BEIJING (AP) ? China has promised Taiwanese investors up to $95 billion in loans from state banks as it tries to build closer ties with the self-ruled island that Beijing claims as its own territory.
The director of the Cabinet's Taiwan Affairs Office made the announcement at a weekend forum on mainland-Taiwan relations, according to the official Xinhua News Agency.
The two sides separated in 1949 amid civil war and have no official ties but are rapidly building commercial relations. The communist mainland has announced a series of concessions in recent years to Taiwanese companies and farmers in an effort to build public support on the island for eventual unification.
Four state banks will offer credit totaling 600 billion yuan ($95 billion) to Taiwanese-invested mainland businesses, the official, Wang Yi, was cited as saying at the forum in the southeastern port of Xiamen, which faces Taiwan.

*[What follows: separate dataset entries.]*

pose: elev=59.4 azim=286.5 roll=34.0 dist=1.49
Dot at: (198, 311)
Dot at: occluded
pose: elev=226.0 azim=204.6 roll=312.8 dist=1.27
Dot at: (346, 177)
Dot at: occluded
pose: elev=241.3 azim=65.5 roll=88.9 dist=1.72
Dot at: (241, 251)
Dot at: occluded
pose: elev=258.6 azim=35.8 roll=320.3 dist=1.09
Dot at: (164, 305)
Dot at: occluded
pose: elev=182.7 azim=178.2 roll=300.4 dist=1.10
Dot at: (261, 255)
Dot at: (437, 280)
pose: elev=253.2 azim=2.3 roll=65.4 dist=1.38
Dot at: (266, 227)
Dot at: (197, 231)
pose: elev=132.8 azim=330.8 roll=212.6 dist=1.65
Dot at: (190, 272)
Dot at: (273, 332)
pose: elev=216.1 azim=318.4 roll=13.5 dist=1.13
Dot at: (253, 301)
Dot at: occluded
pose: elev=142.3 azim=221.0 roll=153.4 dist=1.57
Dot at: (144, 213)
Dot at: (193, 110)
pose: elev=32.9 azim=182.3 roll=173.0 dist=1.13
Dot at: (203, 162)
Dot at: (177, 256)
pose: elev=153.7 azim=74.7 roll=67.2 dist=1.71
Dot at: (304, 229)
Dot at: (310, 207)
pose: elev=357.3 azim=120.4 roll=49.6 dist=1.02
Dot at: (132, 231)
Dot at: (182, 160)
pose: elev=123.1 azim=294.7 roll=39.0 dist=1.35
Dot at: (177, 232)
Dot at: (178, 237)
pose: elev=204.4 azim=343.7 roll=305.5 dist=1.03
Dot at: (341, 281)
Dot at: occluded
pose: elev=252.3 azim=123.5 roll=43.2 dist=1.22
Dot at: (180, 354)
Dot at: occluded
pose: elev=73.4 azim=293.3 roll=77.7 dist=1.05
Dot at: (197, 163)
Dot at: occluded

The pledge comes amid a mini-stimulus launched by Beijing to reverse an economic slump with more spending on building airports and other public works and promises of more bank loans to private companies to generate jobs.
The mainland is Taiwan's biggest trading partner. The island exported goods worth a total of $124 billion to China last year. Taiwanese companies have invested $130 billion in China over the past two decades and much of the island's labor-intensive manufacturing has shifted to the mainland, where wages are lower.
China is increasingly important to Taiwan as a market as global demand for the island's exports weakens. Mainland Chinese investment in Taiwan totaled only $132 million as of last year, due partly to restrictions imposed by the island's government to avoid being dominated by its giant neighbor.
Taiwanese President Ma Ying-jeou, who was re-elected in January, has pursued amicable relations with Beijing. The mainland's President Hu Jintao has tried to woo Taiwanese by showing the economic benefits of closer ties.
Still, polls in Taiwan indicate no more than 10 percent of its people want political integration with the mainland, while 60 to 70 percent favor the status quo. The rest support formal independence, a step that China says would lead to war.
Wang, the Cabinet official, also said Beijing will ease controls on mainland access for Taiwanese and expand rice imports from Taiwan and outbound mainland tourism to the island, according to Xinhua.
The validity of mainland entry permits for Taiwanese will be extended to two years from one, Xinhua said. It said the number of cities where Taiwanese arriving by air can apply for the permit will be expanded to 31 from 28.
A program that allows residents of nine cities in China's southeast to visit Taiwan's outlying islands of Kinmen, Matsu and Penghu will be expanded to 11 additional cities, Wang was cited as saying.
Mainland tourism authorities have set a target of 1.8 million Taiwan-bound tourists this year, according to Xinhua.
Also, the mainland's National Natural Science Foundation of China will launch a fund with an annual budget of 30 million yuan ($4.7 million) to pay for research by scientists across the strait, the report said.